In the trial court, Complete Cash argued that it was not a debt collector subject to the FDCPA because “its principal purpose of business is not the collection of debts or the enforcement of security interests and because Complete Cash does not collect debts owed to third part[ies] or enforce security interests held by a third party.” Id. at 15-16. The Court rejected Powell’s argument that Complete Cash had failed to properly preserve its sufficiency of the evidence challenge to the FDCPA claim. The Court reiterated

To preserve its argument, [Complete Cash] was required to follow the mandates of Rule 50, Ala. R. Civ. P., which governs a JML. Contrary to [Powell’s] contention, preservation of [Complete Cash’s] argument does not require following the mandates of Rule 51, Ala. R. Civ. P., which governs objections to jury instructions.” This Court specifically stated in Cook’s that it is not necessary for purposes of preservation for a party seeking to appeal a trial court’s denial of that party’s motion for a JML “to object to the trial court’s jury instructions on the same grounds as set forth in its motion for a JML.”

Ms. *16, n. 7, quoting Cook’s Pest Control, Inc. v. Rebar, 28 So. 3d 716, 722 (Ala. 2009)(internal citations omitted).

The Court concluded on the merits of the FDCPA issue that Complete Cash was not subject to the FDCPA. The Court held “‘unlike debt collectors creditors typically are not subject to the FDCPA. A ‘creditor’ is ‘any person who offers or extends credit creating debt or to whom a debt is owed” [15 U.S.C.] 1692A(4). Ms. *17, quoting Davidson v. Capital One Bank (USA), N.A., 797 F.3d 1309, 1313 (11th Cir. 2015) (internal citation in Davidson omitted).

Having found the evidence was insufficient to sustain the jury’s verdict on the FDCPA claim, the Court reversed the judgment and ordered a new trial on the conversion and wantonness claims. The Court reiterated settled law regarding “good count/bad count”:

When a jury returns a general verdict upon two or more claims as it did here, it is not possible for this Court to determine which of the claims the jury found to be meritorious. Therefore, when the trial court submits to the jury a ‘good count’ – one that is supported by the evidence – and a ‘bad count’ – one that is not supported by the evidence – and the jury returns a general verdict, this Court cannot presume that the verdict was returned on the good count. In such a case, a judgment entered upon the verdict must be reversed.

Ms. *23, quoting Alfa Mutual Insurance Co. v. Roush, 723 So. 2d 1250, 1257 (Ala. 1998).

The Court also noted that although here the verdict for Powell was general, it “included a special interrogatory indicating that the jury specifically found that Complete Cash was a debt collector under the FDCPA.” Ms. *24. The Court concluded based on the jury’s express finding that Complete Cash was a debt collector that the award of compensatory damages was based at least in part on the FDCPA claim.
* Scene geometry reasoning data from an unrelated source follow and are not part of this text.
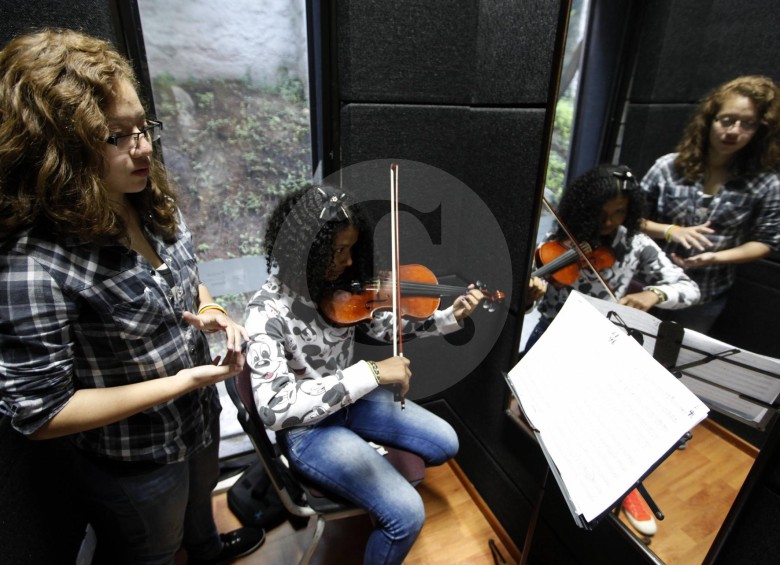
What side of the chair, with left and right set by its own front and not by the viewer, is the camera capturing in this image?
right

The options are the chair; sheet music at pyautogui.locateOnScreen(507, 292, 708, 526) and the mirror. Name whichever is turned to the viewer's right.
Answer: the chair

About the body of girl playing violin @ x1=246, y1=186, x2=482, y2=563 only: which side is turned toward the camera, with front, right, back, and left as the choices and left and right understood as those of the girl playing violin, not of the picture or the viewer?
right

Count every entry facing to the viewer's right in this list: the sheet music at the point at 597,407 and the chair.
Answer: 1

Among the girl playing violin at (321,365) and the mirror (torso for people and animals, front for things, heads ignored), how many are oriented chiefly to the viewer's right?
1

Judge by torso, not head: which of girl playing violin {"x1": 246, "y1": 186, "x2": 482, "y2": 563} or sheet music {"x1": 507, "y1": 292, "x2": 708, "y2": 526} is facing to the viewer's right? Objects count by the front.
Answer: the girl playing violin

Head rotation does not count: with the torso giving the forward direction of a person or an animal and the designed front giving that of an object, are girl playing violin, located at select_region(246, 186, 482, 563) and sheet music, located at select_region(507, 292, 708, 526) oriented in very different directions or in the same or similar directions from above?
very different directions

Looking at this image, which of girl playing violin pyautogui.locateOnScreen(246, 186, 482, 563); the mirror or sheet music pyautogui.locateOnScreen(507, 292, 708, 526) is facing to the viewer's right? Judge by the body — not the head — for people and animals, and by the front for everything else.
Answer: the girl playing violin

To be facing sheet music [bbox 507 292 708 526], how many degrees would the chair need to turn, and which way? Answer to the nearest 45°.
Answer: approximately 45° to its right

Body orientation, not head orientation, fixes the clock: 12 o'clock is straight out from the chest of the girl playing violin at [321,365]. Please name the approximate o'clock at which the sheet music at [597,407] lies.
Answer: The sheet music is roughly at 1 o'clock from the girl playing violin.

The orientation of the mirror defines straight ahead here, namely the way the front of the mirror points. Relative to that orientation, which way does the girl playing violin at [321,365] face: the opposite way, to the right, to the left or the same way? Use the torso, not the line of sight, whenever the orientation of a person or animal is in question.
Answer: the opposite way

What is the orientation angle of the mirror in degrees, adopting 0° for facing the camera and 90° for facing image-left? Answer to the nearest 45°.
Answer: approximately 45°

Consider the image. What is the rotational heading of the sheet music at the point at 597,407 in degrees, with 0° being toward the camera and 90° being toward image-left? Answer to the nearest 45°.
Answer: approximately 45°
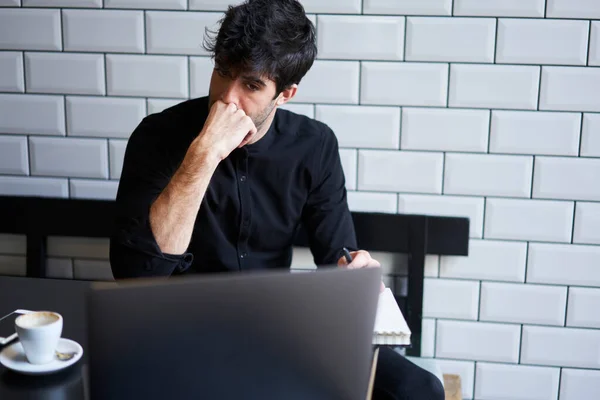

Thus, the Court concluded “there is no question that the jury’s verdict was based on a ‘bad count.’” Ms. *25. The Court further noted that it could safely assume that the jury’s verdict was based in part on the claims of conversion or wantonness because the jury returned an award of punitive damages (and punitive damages are unavailable under the FDCPA). Ibid. The Court went on to hold that “[t]his, however, does not save the jury’s verdict because we know, based on the special interrogatory, that the jury based its general verdict in part on bad count. For this reason, we must reverse the entirety of the compensatory-damages award.” Ibid.

Finally, the Court held that because the compensatory-damages award had to be reversed, the punitive-damages award must also be reversed. “‘[I]n order to be consistent with due process, a jury’s verdict [must] specifically award either compensatory damages or nominal damages in order for an award of punitive damages to be upheld.’” Ms. *25-26, quoting Ex parte Third Generation, Inc., 855 So. 2d 489, 491 (Ala. 2003) (internal quote marks omitted).